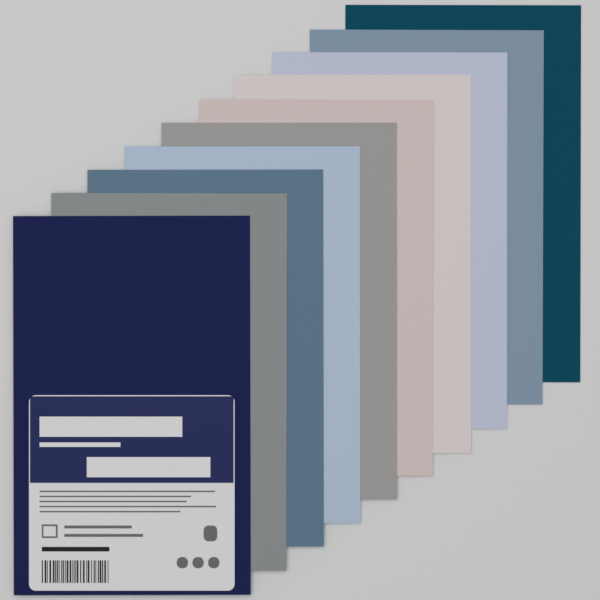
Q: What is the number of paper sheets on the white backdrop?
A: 10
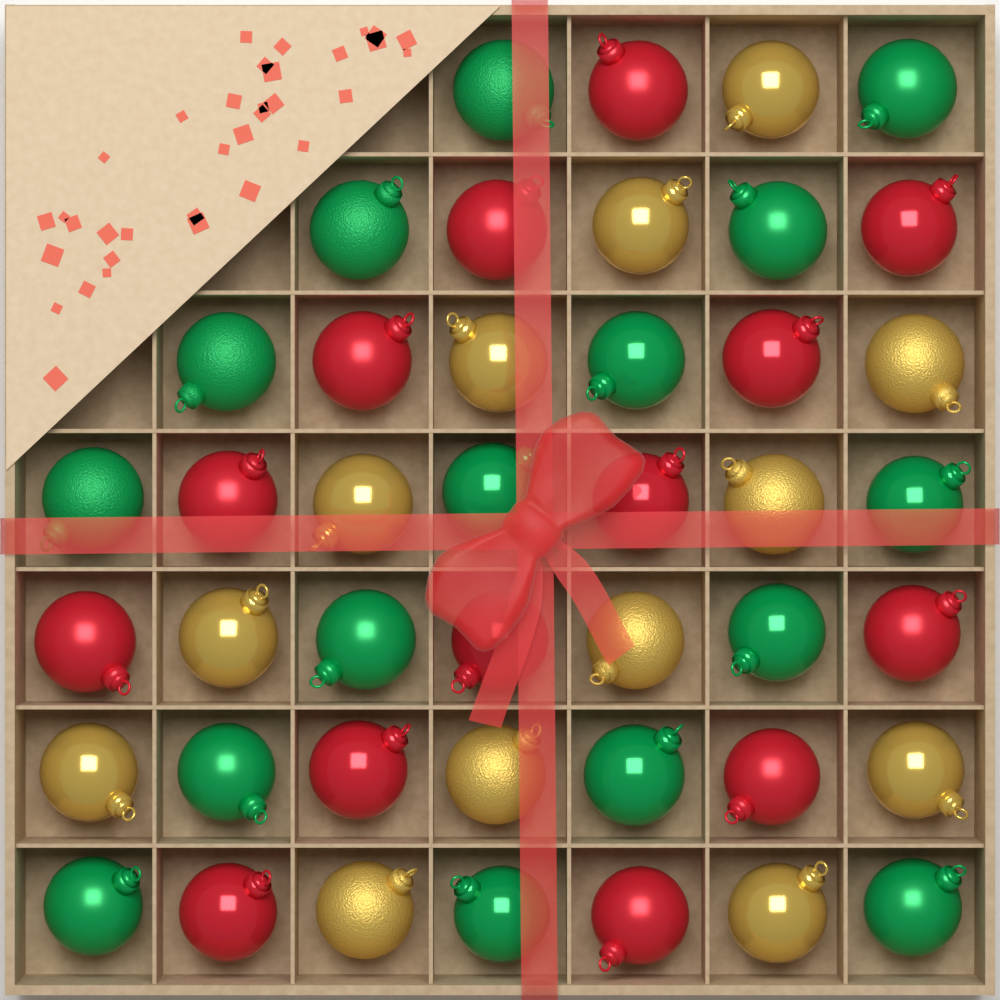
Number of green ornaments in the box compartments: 16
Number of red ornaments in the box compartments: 14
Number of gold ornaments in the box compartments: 13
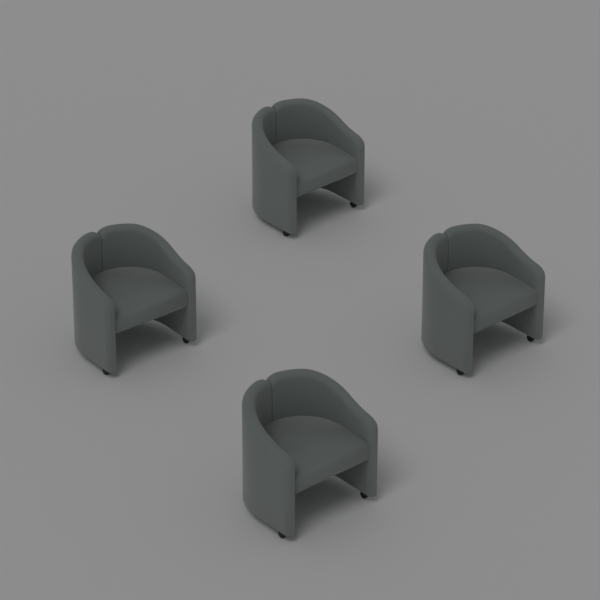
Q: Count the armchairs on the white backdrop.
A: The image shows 4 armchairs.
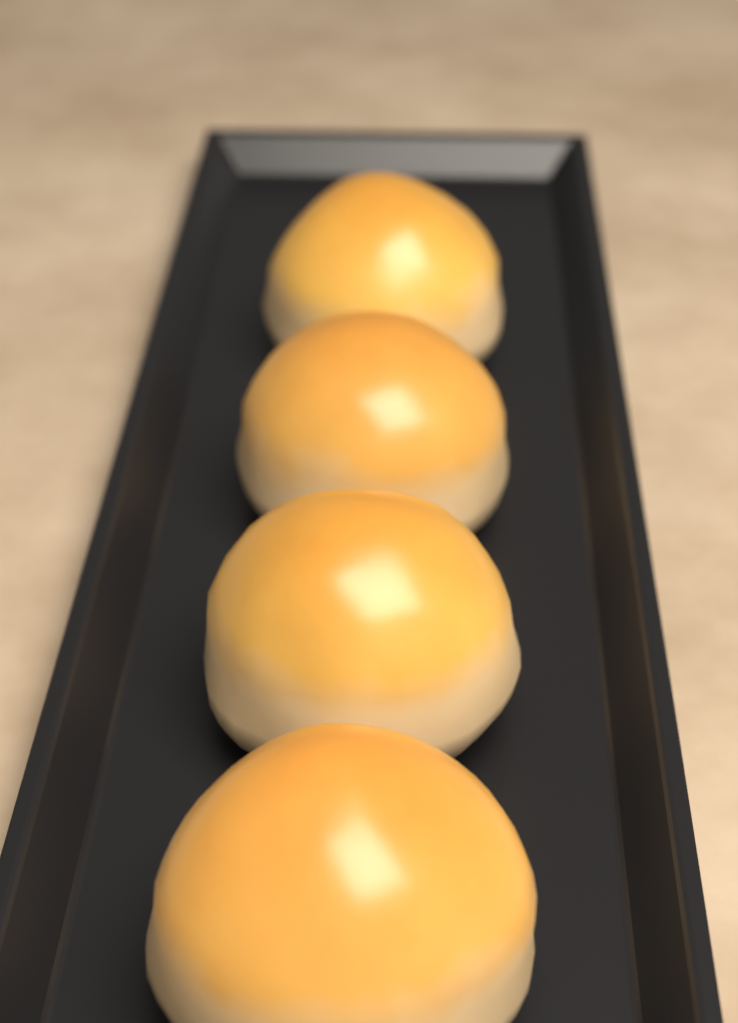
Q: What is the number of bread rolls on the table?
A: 4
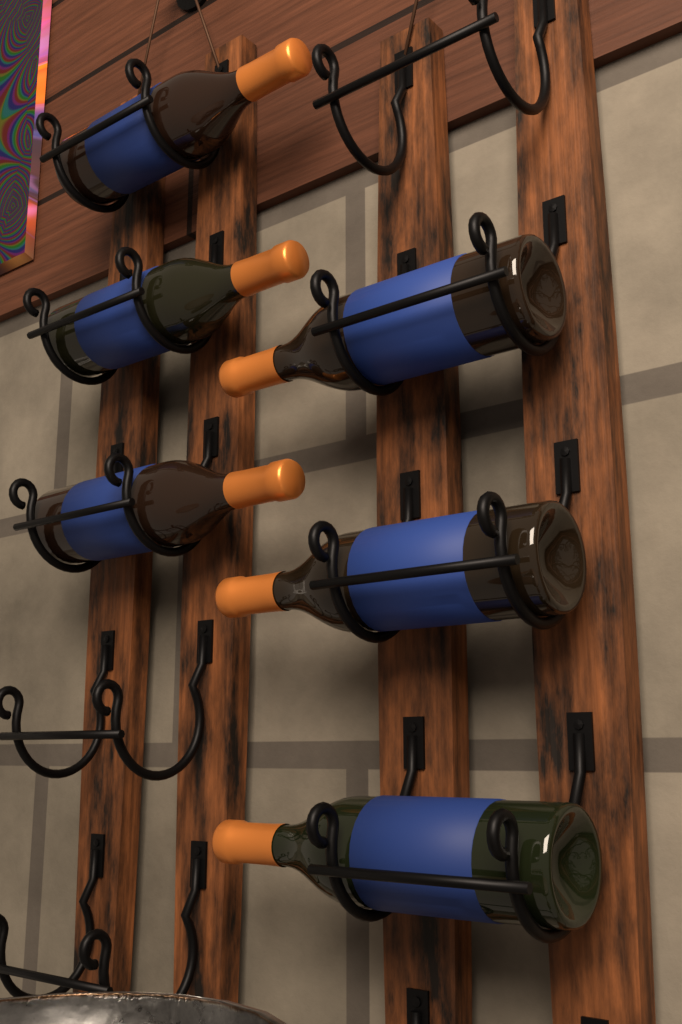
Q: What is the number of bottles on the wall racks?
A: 6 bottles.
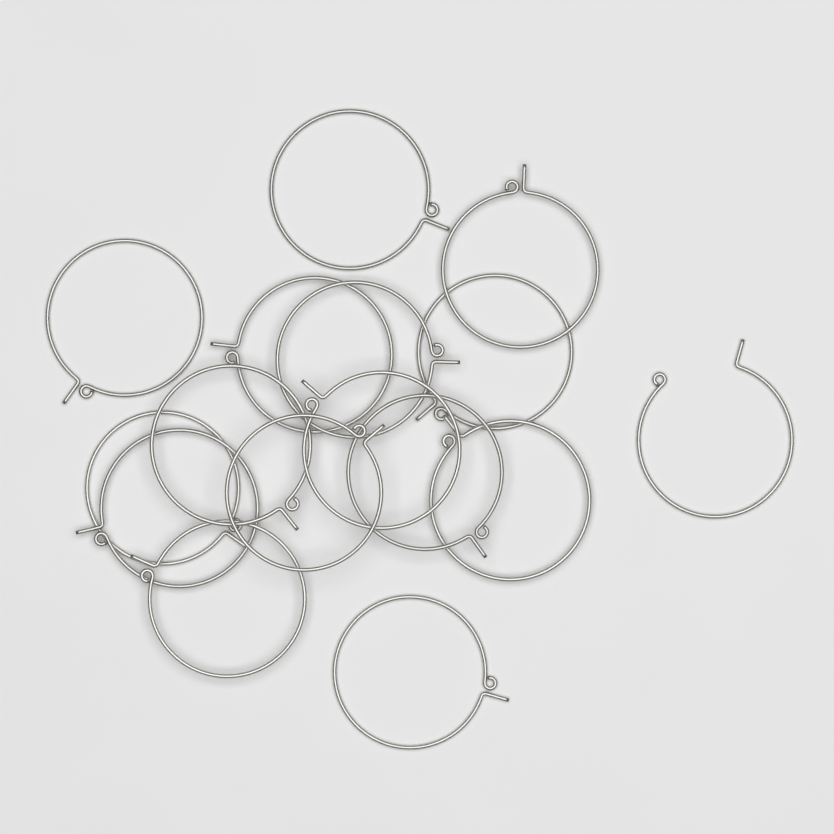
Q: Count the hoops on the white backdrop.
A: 16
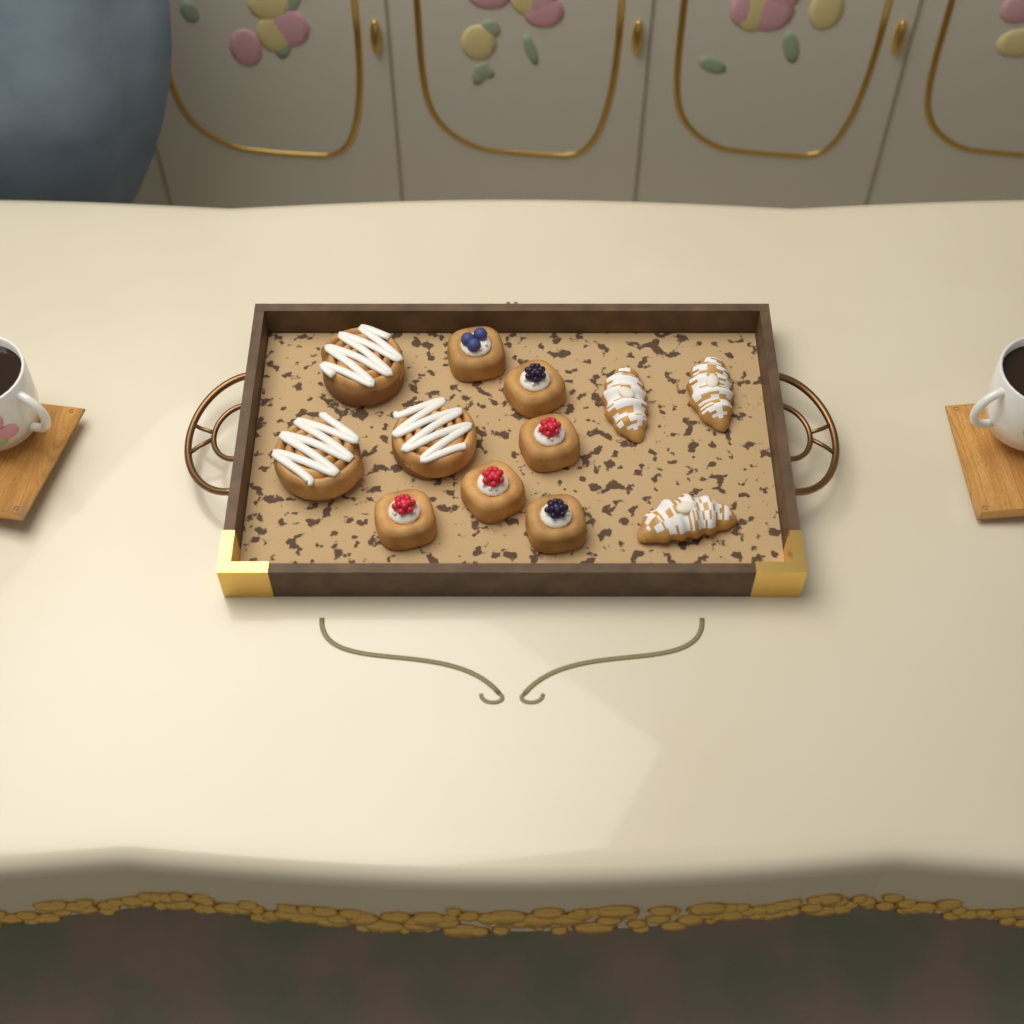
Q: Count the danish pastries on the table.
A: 6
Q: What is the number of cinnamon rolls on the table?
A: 3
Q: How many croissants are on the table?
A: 3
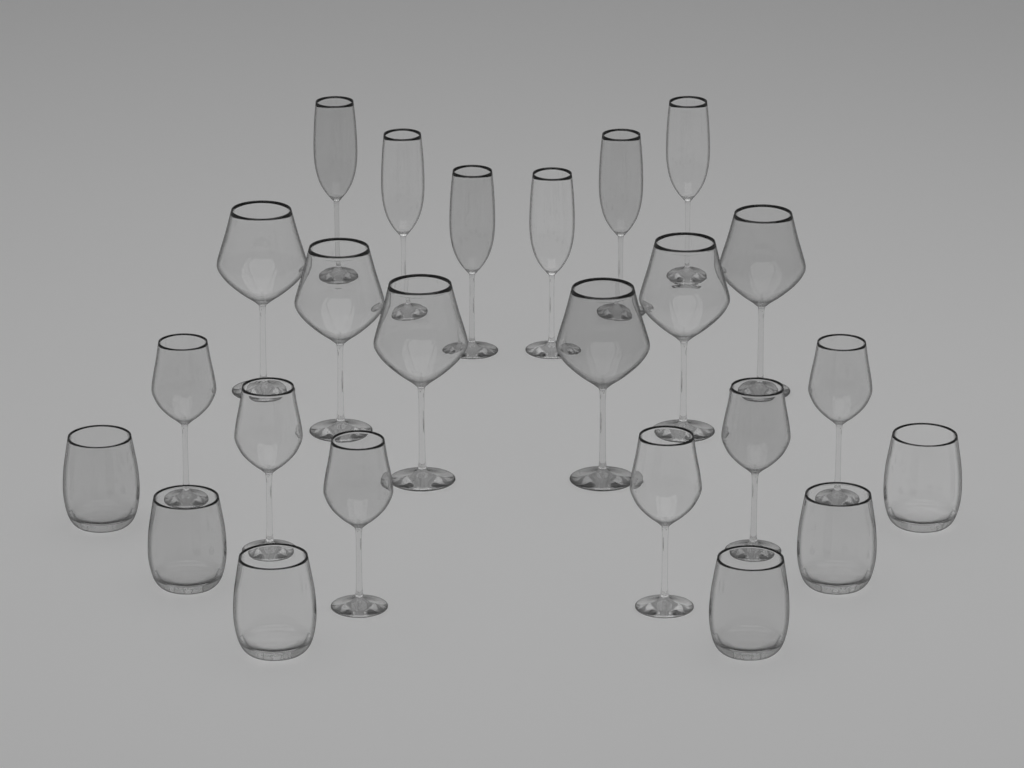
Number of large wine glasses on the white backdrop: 6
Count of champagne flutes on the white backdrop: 6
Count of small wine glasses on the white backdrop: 6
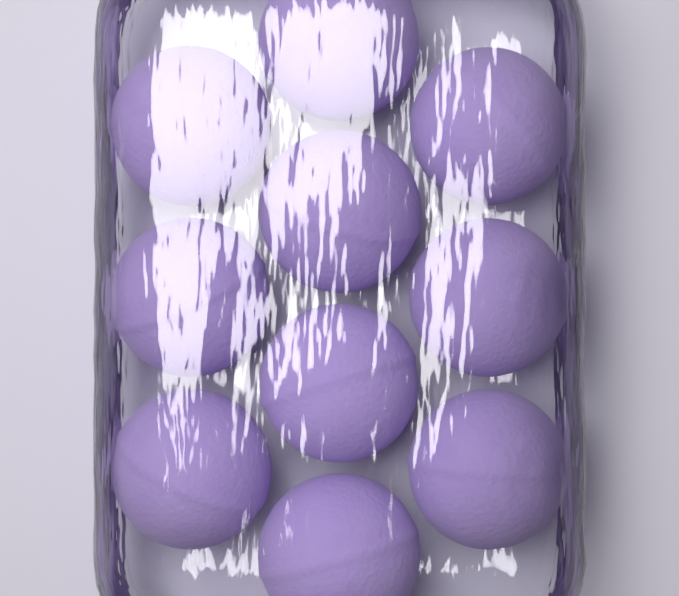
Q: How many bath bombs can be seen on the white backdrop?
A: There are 10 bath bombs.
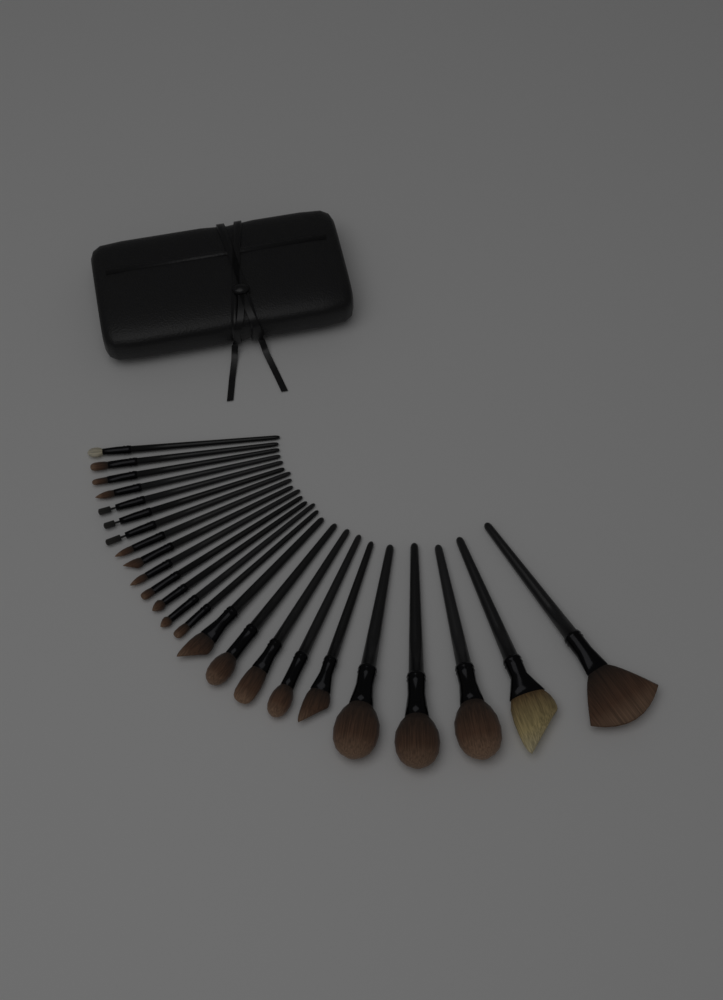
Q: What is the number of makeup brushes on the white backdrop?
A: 24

Stated exercise:
Reproduce all of the entries above word for word, leaving out the pictures.

Solved exercise:
Q: What is the number of paper sheets on the white backdrop?
A: 10
Number of green ornaments in the box compartments: 16
Number of red ornaments in the box compartments: 14
Number of gold ornaments in the box compartments: 13
Q: Count the armchairs on the white backdrop.
A: The image shows 4 armchairs.
Q: What is the number of bread rolls on the table?
A: 4
Q: What is the number of bottles on the wall racks?
A: 6 bottles.
Q: Count the hoops on the white backdrop.
A: 16
Q: Count the danish pastries on the table.
A: 6
Q: What is the number of cinnamon rolls on the table?
A: 3
Q: How many croissants are on the table?
A: 3
Number of large wine glasses on the white backdrop: 6
Count of champagne flutes on the white backdrop: 6
Count of small wine glasses on the white backdrop: 6
Q: How many bath bombs can be seen on the white backdrop?
A: There are 10 bath bombs.
Q: What is the number of makeup brushes on the white backdrop?
A: 24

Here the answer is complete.